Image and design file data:
'''
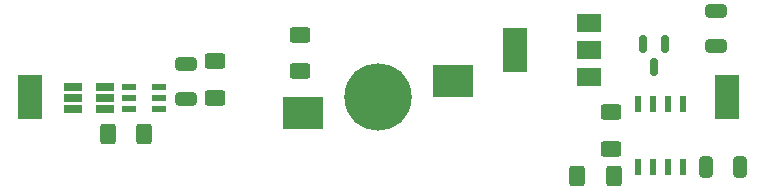
<source format=gbr>
%TF.GenerationSoftware,KiCad,Pcbnew,7.0.10*%
%TF.CreationDate,2024-10-13T16:46:53+02:00*%
%TF.ProjectId,Luz solar,4c757a20-736f-46c6-9172-2e6b69636164,rev?*%
%TF.SameCoordinates,Original*%
%TF.FileFunction,Paste,Top*%
%TF.FilePolarity,Positive*%
%FSLAX46Y46*%
G04 Gerber Fmt 4.6, Leading zero omitted, Abs format (unit mm)*
G04 Created by KiCad (PCBNEW 7.0.10) date 2024-10-13 16:46:53*
%MOMM*%
%LPD*%
G01*
G04 APERTURE LIST*
G04 Aperture macros list*
%AMRoundRect*
0 Rectangle with rounded corners*
0 $1 Rounding radius*
0 $2 $3 $4 $5 $6 $7 $8 $9 X,Y pos of 4 corners*
0 Add a 4 corners polygon primitive as box body*
4,1,4,$2,$3,$4,$5,$6,$7,$8,$9,$2,$3,0*
0 Add four circle primitives for the rounded corners*
1,1,$1+$1,$2,$3*
1,1,$1+$1,$4,$5*
1,1,$1+$1,$6,$7*
1,1,$1+$1,$8,$9*
0 Add four rect primitives between the rounded corners*
20,1,$1+$1,$2,$3,$4,$5,0*
20,1,$1+$1,$4,$5,$6,$7,0*
20,1,$1+$1,$6,$7,$8,$9,0*
20,1,$1+$1,$8,$9,$2,$3,0*%
G04 Aperture macros list end*
%ADD10R,0.600000X1.400000*%
%ADD11RoundRect,0.250000X-0.625000X0.400000X-0.625000X-0.400000X0.625000X-0.400000X0.625000X0.400000X0*%
%ADD12R,1.560000X0.650000*%
%ADD13R,2.000000X3.800000*%
%ADD14R,2.000000X1.500000*%
%ADD15RoundRect,0.250000X0.400000X0.625000X-0.400000X0.625000X-0.400000X-0.625000X0.400000X-0.625000X0*%
%ADD16RoundRect,0.250000X0.625000X-0.400000X0.625000X0.400000X-0.625000X0.400000X-0.625000X-0.400000X0*%
%ADD17R,3.500000X2.700000*%
%ADD18C,5.700000*%
%ADD19RoundRect,0.250000X0.650000X-0.325000X0.650000X0.325000X-0.650000X0.325000X-0.650000X-0.325000X0*%
%ADD20RoundRect,0.250000X-0.325000X-0.650000X0.325000X-0.650000X0.325000X0.650000X-0.325000X0.650000X0*%
%ADD21RoundRect,0.150000X-0.150000X0.587500X-0.150000X-0.587500X0.150000X-0.587500X0.150000X0.587500X0*%
%ADD22R,1.210000X0.590000*%
G04 APERTURE END LIST*
D10*
%TO.C,U1*%
X154432000Y-96934000D03*
X155702000Y-96934000D03*
X156972000Y-96934000D03*
X158242000Y-96934000D03*
X158242000Y-91534000D03*
X156972000Y-91534000D03*
X155702000Y-91534000D03*
X154432000Y-91534000D03*
%TD*%
D11*
%TO.C,R3*%
X125857000Y-85699000D03*
X125857000Y-88799000D03*
%TD*%
D12*
%TO.C,U4*%
X106650000Y-90100000D03*
X106650000Y-91050000D03*
X106650000Y-92000000D03*
X109350000Y-92000000D03*
X109350000Y-91050000D03*
X109350000Y-90100000D03*
%TD*%
D13*
%TO.C,TP4*%
X103000000Y-91000000D03*
%TD*%
D14*
%TO.C,U2*%
X150343000Y-89295000D03*
X150343000Y-86995000D03*
D13*
X144043000Y-86995000D03*
D14*
X150343000Y-84695000D03*
%TD*%
D15*
%TO.C,R4*%
X112675000Y-94107000D03*
X109575000Y-94107000D03*
%TD*%
D16*
%TO.C,R1*%
X152146000Y-95377000D03*
X152146000Y-92277000D03*
%TD*%
D17*
%TO.C,D1*%
X126150000Y-92350000D03*
X138850000Y-89650000D03*
D18*
X132500000Y-91000000D03*
%TD*%
D16*
%TO.C,R5*%
X118618000Y-91059000D03*
X118618000Y-87959000D03*
%TD*%
D19*
%TO.C,C3*%
X116205000Y-91137000D03*
X116205000Y-88187000D03*
%TD*%
D20*
%TO.C,C1*%
X160196000Y-96901000D03*
X163146000Y-96901000D03*
%TD*%
D19*
%TO.C,C2*%
X161036000Y-86614000D03*
X161036000Y-83664000D03*
%TD*%
D15*
%TO.C,R2*%
X152426000Y-97663000D03*
X149326000Y-97663000D03*
%TD*%
D21*
%TO.C,Q1*%
X156779000Y-86517000D03*
X154879000Y-86517000D03*
X155829000Y-88392000D03*
%TD*%
D22*
%TO.C,U3*%
X111394000Y-90109000D03*
X111394000Y-91059000D03*
X111394000Y-92009000D03*
X113904000Y-92009000D03*
X113904000Y-91059000D03*
X113904000Y-90109000D03*
%TD*%
D13*
%TO.C,TP3*%
X162000000Y-91000000D03*
%TD*%
M02*

</source>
'''
▸ Work instruction
Please output every entry exactly as written, apart from the pictures.

▸ Reply to the task
<source format=gbr>
%TF.GenerationSoftware,KiCad,Pcbnew,7.0.10*%
%TF.CreationDate,2024-10-13T16:46:53+02:00*%
%TF.ProjectId,Luz solar,4c757a20-736f-46c6-9172-2e6b69636164,rev?*%
%TF.SameCoordinates,Original*%
%TF.FileFunction,Paste,Top*%
%TF.FilePolarity,Positive*%
%FSLAX46Y46*%
G04 Gerber Fmt 4.6, Leading zero omitted, Abs format (unit mm)*
G04 Created by KiCad (PCBNEW 7.0.10) date 2024-10-13 16:46:53*
%MOMM*%
%LPD*%
G01*
G04 APERTURE LIST*
G04 Aperture macros list*
%AMRoundRect*
0 Rectangle with rounded corners*
0 $1 Rounding radius*
0 $2 $3 $4 $5 $6 $7 $8 $9 X,Y pos of 4 corners*
0 Add a 4 corners polygon primitive as box body*
4,1,4,$2,$3,$4,$5,$6,$7,$8,$9,$2,$3,0*
0 Add four circle primitives for the rounded corners*
1,1,$1+$1,$2,$3*
1,1,$1+$1,$4,$5*
1,1,$1+$1,$6,$7*
1,1,$1+$1,$8,$9*
0 Add four rect primitives between the rounded corners*
20,1,$1+$1,$2,$3,$4,$5,0*
20,1,$1+$1,$4,$5,$6,$7,0*
20,1,$1+$1,$6,$7,$8,$9,0*
20,1,$1+$1,$8,$9,$2,$3,0*%
G04 Aperture macros list end*
%ADD10R,0.600000X1.400000*%
%ADD11RoundRect,0.250000X-0.625000X0.400000X-0.625000X-0.400000X0.625000X-0.400000X0.625000X0.400000X0*%
%ADD12R,1.560000X0.650000*%
%ADD13R,2.000000X3.800000*%
%ADD14R,2.000000X1.500000*%
%ADD15RoundRect,0.250000X0.400000X0.625000X-0.400000X0.625000X-0.400000X-0.625000X0.400000X-0.625000X0*%
%ADD16RoundRect,0.250000X0.625000X-0.400000X0.625000X0.400000X-0.625000X0.400000X-0.625000X-0.400000X0*%
%ADD17R,3.500000X2.700000*%
%ADD18C,5.700000*%
%ADD19RoundRect,0.250000X0.650000X-0.325000X0.650000X0.325000X-0.650000X0.325000X-0.650000X-0.325000X0*%
%ADD20RoundRect,0.250000X-0.325000X-0.650000X0.325000X-0.650000X0.325000X0.650000X-0.325000X0.650000X0*%
%ADD21RoundRect,0.150000X-0.150000X0.587500X-0.150000X-0.587500X0.150000X-0.587500X0.150000X0.587500X0*%
%ADD22R,1.210000X0.590000*%
G04 APERTURE END LIST*
D10*
%TO.C,U1*%
X154432000Y-96934000D03*
X155702000Y-96934000D03*
X156972000Y-96934000D03*
X158242000Y-96934000D03*
X158242000Y-91534000D03*
X156972000Y-91534000D03*
X155702000Y-91534000D03*
X154432000Y-91534000D03*
%TD*%
D11*
%TO.C,R3*%
X125857000Y-85699000D03*
X125857000Y-88799000D03*
%TD*%
D12*
%TO.C,U4*%
X106650000Y-90100000D03*
X106650000Y-91050000D03*
X106650000Y-92000000D03*
X109350000Y-92000000D03*
X109350000Y-91050000D03*
X109350000Y-90100000D03*
%TD*%
D13*
%TO.C,TP4*%
X103000000Y-91000000D03*
%TD*%
D14*
%TO.C,U2*%
X150343000Y-89295000D03*
X150343000Y-86995000D03*
D13*
X144043000Y-86995000D03*
D14*
X150343000Y-84695000D03*
%TD*%
D15*
%TO.C,R4*%
X112675000Y-94107000D03*
X109575000Y-94107000D03*
%TD*%
D16*
%TO.C,R1*%
X152146000Y-95377000D03*
X152146000Y-92277000D03*
%TD*%
D17*
%TO.C,D1*%
X126150000Y-92350000D03*
X138850000Y-89650000D03*
D18*
X132500000Y-91000000D03*
%TD*%
D16*
%TO.C,R5*%
X118618000Y-91059000D03*
X118618000Y-87959000D03*
%TD*%
D19*
%TO.C,C3*%
X116205000Y-91137000D03*
X116205000Y-88187000D03*
%TD*%
D20*
%TO.C,C1*%
X160196000Y-96901000D03*
X163146000Y-96901000D03*
%TD*%
D19*
%TO.C,C2*%
X161036000Y-86614000D03*
X161036000Y-83664000D03*
%TD*%
D15*
%TO.C,R2*%
X152426000Y-97663000D03*
X149326000Y-97663000D03*
%TD*%
D21*
%TO.C,Q1*%
X156779000Y-86517000D03*
X154879000Y-86517000D03*
X155829000Y-88392000D03*
%TD*%
D22*
%TO.C,U3*%
X111394000Y-90109000D03*
X111394000Y-91059000D03*
X111394000Y-92009000D03*
X113904000Y-92009000D03*
X113904000Y-91059000D03*
X113904000Y-90109000D03*
%TD*%
D13*
%TO.C,TP3*%
X162000000Y-91000000D03*
%TD*%
M02*

</source>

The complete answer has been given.